A method for systematic discovery of adverse drug events from clinical notes

Abstract

Objective: Adverse drug events (ADEs) are undesired harmful effects resulting from use of a medication, and occur in 30% of hospitalized patients. The authors have developed a data-mining method for systematic, automated detection of ADEs from electronic medical records.

Materials and methods: This method uses the text from 9.5 million clinical notes, along with prior knowledge of drug usages and known ADEs, as inputs. These inputs are further processed into statistics used by a discriminative classifier which outputs the probability that a given drug-disorder pair represents a valid ADE association. Putative ADEs identified by the classifier are further filtered for positive support in 2 independent, complementary data sources. The authors evaluate this method by assessing support for the predictions in other curated data sources, including a manually curated, time-indexed reference standard of label change events.

Results: This method uses a classifier that achieves an area under the curve of 0.94 on a held out test set. The classifier is used on 2,362,950 possible drug-disorder pairs comprised of 1602 unique drugs and 1475 unique disorders for which we had data, resulting in 240 high-confidence, well-supported drug-AE associations. Eighty-seven of them (36%) are supported in at least one of the resources that have information that was not available to the classifier.

Conclusion: This method demonstrates the feasibility of systematic post-marketing surveillance for ADEs using electronic medical records, a key component of the learning healthcare system.
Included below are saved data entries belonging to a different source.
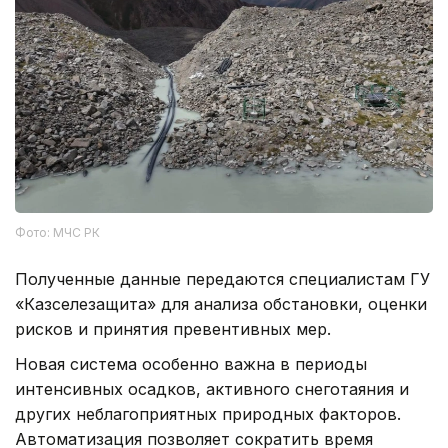
Фото: МЧС РК
Полученные данные передаются специалистам ГУ
«Казселезащита» для анализа обстановки, оценки
рисков и принятия превентивных мер.
Новая система особенно важна в периоды
интенсивных осадков, активного снеготаяния и
других неблагоприятных природных факторов.
Автоматизация позволяет сократить время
Keywords: EMR mining; machine learning; pharmacovigilance; post market drug safety surveillance.

Figure 1:

Overview of methods and results. For each of the 2 362 950 possible drug–disorder pairs, we calculated 9 features from the free text of clinical notes in STRIDE, 8 features from known AEs in Medi-Span, and 12 features from known usages in Medi-Span and Drugbank. Based on these features, a Random Forest classifier was trained on the gold standard dataset to recognize the drug–AE relationships. Then, we applied the trained classifiers to the 2 362 950 possible drug–disorder pairs and filtered for support in FAERS and MEDLINE, yielding a set of 240 well supported, high confidence ADEs. Drug–AE pairs used in training are censored.

Figure 2:

Drug–drug and disorder–disorder similarity using known ADEs. We represent known drug–AEs as a matrix where the rows are drug names and columns are disorders, and the (i, j)-th entry is a binary indicator for whether or not the drug in the i-th row causes the disorder in the j-th column. In this way, each drug is represented as a binary vector. For a given query drug and adverse event (e.g., aspirin and hypersensitivity in panel a), we find other drugs that are known to be associated with hypersensitivity and calculate similarities between aspirin and those drugs. We summarize the similarities with 2 scalar values—the max and mean similarity.

Figure 3:

Training a classifier to recognize drug–ADE relationships. Positive examples collected from known ADEs in Medi-Span and negative examples created through randomly sampling a drug and disorder with roughly the same co-mention distribution as the positive examples. For each drug–disorder pair in the gold standard, we used 9 features to characterize the pattern of drug and disorder mentions in 9.5 million clinical notes from STRIDE, 8 features to characterize the domain knowledge of drug, disorder, and known ADEs from Medi-Span, and 12 features to characterize the domain knowledge of drug, disorder, and known usages from Medi-Span and Drugbank. The gold standard dataset was randomly split into 70% for training and 30% for testing the classifier.

Figure 4:

Support from independent and complementary data sources. We validated the predicted drug–AE associations from three independent and complementary data sources. From the 240 drug–ADE associations, 76 occurred in the set of the ADEs with moderate support in Medi-Span up to 2012; 10 occurred in the recent established ADEs included in the additional Medi-Span data from 2012 to 2015; 2 occurred in the reference standard provided by Harpaz, R. et al. Overall, 87 of them (36%) were supported in at least one of the resources that have information that was not available to the classifier.